The document, written by the then newly installed monarch in 1689, has been listed as “lost or misplaced” by the National Library of Scotland in Edinburgh.

It is one of just a handful of original surviving copies of the declaration, in which William of Orange justifies why he invaded from the Netherlands to depose the Catholic James II in the “Glorious Revolution” of 1688.

In the declaration, the new monarch reassures Scots that he will restore “the laws and liberties” of the country following complaints from Presbyterians that they were being persecuted under James II.

The document was printed in Edinburgh just months after William had been declared joint monarch of England, Scotland and Ireland with his wife, Mary II.

It is one of 2,872 items currently “presumed lost or misplaced” by the National Library of Scotland, and one of 314 to have gone missing between 2014 and 2015.

Other items listed as missing over this period included a pamphlet penned in 1939 by Nazi propaganda chief Josef Goebbels, a 1937 edition of “Puss in Boots” and a volume of “great Scottish witchcraft cases”.

The oldest item listed as missing is a 414-year-old volume of poetry written by William Alexander of Menstrie.

King William III’s declaration – bound in a volume with an armorial bookplate – was listed as missing from the Special Collections Reading Room at Edinburgh’s George IV Bridge in December 2014.

In the declaration, William of Orange states: “It is both evident to all men, that the public peace and happiness of any state or kingdom cannot be preserved where the laws, liberties and customs established, by the lawful authority in it, are openly transgressed and annulled.”

He goes on to promise that Scots will “neither be deprived of their religion, nor of their civil rights”.

In total, the National Library of Scotland holds seven million books, 14 million printed items and over two million maps.

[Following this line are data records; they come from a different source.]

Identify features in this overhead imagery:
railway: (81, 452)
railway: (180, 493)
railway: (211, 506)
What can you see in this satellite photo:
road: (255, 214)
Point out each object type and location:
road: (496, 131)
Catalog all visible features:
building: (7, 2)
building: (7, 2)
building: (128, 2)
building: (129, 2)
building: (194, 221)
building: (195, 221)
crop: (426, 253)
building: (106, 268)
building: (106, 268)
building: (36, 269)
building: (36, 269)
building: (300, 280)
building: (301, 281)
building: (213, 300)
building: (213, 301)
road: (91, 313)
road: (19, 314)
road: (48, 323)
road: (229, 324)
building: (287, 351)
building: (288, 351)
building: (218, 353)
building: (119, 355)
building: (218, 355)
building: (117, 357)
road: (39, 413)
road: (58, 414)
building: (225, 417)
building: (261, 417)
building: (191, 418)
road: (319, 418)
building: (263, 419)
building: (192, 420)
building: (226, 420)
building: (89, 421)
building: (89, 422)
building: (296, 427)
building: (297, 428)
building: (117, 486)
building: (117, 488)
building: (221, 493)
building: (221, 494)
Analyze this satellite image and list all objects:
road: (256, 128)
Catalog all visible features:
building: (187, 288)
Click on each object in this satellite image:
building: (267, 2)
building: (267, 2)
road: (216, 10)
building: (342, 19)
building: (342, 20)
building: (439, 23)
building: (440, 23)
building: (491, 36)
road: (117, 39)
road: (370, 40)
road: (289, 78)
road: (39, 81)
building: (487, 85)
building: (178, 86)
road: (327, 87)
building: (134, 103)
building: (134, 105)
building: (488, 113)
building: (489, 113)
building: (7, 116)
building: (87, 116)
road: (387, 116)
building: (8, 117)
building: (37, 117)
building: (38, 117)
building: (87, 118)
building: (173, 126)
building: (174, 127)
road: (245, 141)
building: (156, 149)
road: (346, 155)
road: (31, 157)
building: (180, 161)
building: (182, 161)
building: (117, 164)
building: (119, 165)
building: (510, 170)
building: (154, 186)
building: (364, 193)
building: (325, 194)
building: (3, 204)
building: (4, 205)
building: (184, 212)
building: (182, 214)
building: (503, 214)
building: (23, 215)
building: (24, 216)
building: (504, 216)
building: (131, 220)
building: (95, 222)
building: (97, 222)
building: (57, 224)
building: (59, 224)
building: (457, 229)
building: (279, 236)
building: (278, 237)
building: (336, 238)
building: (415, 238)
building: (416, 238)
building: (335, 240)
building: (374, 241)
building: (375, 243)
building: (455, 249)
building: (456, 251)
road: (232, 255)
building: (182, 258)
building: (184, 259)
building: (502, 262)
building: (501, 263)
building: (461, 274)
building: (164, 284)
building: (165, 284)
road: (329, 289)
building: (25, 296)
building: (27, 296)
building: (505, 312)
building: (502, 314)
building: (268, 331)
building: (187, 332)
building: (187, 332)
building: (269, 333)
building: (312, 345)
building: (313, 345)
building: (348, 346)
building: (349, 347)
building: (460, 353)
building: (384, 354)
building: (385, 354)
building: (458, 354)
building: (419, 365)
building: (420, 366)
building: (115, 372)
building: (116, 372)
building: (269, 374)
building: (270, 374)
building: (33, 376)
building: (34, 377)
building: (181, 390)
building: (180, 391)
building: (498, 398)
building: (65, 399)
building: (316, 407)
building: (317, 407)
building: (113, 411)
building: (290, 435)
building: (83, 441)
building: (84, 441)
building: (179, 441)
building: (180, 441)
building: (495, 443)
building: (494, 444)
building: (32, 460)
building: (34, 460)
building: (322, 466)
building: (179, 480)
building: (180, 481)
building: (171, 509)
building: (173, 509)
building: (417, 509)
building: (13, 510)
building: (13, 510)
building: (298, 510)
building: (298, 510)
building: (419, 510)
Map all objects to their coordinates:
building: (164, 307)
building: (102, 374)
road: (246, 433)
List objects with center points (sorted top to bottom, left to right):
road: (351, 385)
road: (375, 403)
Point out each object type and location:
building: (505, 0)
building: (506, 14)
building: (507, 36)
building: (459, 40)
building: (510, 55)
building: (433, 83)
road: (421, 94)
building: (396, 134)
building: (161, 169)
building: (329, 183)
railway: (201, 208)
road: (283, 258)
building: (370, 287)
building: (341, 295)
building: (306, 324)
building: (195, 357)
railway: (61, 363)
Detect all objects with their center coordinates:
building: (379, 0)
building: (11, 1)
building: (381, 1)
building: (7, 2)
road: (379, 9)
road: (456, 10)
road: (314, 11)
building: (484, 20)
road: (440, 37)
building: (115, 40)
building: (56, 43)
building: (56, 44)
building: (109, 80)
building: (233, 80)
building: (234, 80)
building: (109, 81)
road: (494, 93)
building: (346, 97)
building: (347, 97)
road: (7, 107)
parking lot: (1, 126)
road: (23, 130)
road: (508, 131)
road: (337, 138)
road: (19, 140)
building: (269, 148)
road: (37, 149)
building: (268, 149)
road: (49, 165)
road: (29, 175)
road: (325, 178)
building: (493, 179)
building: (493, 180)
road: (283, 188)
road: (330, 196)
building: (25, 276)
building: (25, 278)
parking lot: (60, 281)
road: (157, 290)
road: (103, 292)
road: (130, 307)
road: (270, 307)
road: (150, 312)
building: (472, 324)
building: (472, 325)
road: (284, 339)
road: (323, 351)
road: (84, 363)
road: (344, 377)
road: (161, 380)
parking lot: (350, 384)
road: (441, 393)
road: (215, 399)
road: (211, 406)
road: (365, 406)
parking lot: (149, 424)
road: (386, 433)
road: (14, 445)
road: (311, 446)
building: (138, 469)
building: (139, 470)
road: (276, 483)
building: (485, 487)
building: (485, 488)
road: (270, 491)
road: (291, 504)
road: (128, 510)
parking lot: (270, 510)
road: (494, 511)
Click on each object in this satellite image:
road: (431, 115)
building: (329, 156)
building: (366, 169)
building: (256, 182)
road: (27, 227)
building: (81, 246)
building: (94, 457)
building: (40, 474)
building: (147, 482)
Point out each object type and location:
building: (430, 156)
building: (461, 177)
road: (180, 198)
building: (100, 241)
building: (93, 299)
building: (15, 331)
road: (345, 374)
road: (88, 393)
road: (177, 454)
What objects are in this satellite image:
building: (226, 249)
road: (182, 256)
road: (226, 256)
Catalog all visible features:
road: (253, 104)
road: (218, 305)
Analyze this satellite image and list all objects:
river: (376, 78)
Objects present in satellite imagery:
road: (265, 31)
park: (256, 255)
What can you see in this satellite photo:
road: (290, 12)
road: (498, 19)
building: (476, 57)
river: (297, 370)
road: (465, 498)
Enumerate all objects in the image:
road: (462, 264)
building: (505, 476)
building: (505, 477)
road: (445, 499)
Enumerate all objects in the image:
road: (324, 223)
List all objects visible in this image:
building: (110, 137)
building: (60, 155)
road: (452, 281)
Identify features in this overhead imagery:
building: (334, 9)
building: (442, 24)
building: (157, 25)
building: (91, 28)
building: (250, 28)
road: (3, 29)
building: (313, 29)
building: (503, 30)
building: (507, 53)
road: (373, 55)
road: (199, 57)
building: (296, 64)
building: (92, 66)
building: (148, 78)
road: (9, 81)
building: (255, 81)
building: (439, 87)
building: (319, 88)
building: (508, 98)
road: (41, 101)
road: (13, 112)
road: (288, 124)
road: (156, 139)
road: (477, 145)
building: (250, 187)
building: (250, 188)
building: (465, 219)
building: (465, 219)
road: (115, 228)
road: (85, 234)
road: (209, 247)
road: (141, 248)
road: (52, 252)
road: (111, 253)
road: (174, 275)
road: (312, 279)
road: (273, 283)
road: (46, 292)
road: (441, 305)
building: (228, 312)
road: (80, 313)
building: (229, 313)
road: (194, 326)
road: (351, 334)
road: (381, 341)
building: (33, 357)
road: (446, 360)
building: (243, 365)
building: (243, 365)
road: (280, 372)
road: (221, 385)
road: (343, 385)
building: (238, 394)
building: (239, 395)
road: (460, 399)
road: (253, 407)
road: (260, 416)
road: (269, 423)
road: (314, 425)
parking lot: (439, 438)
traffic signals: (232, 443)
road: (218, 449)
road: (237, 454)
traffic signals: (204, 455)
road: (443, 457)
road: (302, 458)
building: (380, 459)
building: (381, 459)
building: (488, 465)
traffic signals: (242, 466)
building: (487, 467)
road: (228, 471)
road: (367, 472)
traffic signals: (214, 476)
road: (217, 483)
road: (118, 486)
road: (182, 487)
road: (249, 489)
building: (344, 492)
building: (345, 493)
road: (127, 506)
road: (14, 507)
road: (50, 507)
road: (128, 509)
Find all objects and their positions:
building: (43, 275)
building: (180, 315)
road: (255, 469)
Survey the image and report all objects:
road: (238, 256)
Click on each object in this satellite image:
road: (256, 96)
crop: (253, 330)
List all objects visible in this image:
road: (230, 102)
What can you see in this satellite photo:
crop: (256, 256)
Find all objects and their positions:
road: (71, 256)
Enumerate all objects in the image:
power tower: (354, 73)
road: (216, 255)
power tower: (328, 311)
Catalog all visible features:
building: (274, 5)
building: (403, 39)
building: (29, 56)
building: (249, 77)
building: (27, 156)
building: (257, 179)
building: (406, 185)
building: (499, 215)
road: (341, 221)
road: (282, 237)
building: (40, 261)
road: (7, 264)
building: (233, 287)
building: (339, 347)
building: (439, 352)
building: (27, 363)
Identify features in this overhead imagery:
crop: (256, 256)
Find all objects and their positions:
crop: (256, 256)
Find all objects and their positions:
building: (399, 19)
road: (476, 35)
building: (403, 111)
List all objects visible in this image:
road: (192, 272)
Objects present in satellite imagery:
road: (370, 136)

The collection includes copies of the Gutenberg Bible, the letter that Charles Darwin submitted with the manuscript of Origin of Species, the First Folio of Shakespeare and numerous journals and publications. It has the largest collection of Scottish Gaelic material of any library.

Originally, Scotland’s national deposit library was the Advocates Library belonging to the Faculty of Advocates.

It was opened in 1689 and gained national library status in the 1710 Copyright Act, giving it the legal right to a copy of every book published in Great Britain.

Since 1999, the library has been funded by the Scottish Parliament. It remains one of only six legal deposit libraries in the United Kingdom and Ireland, and is governed by a board of trustees.

National Library of Scotland officials say the items listed as missing account for just a tiny fraction of the 2.5 million items held in its collections and in only two cases has theft been suspected.

A spokesman said: “This data has been gathered as the product of an on-going collection audit, which we began in 2013.”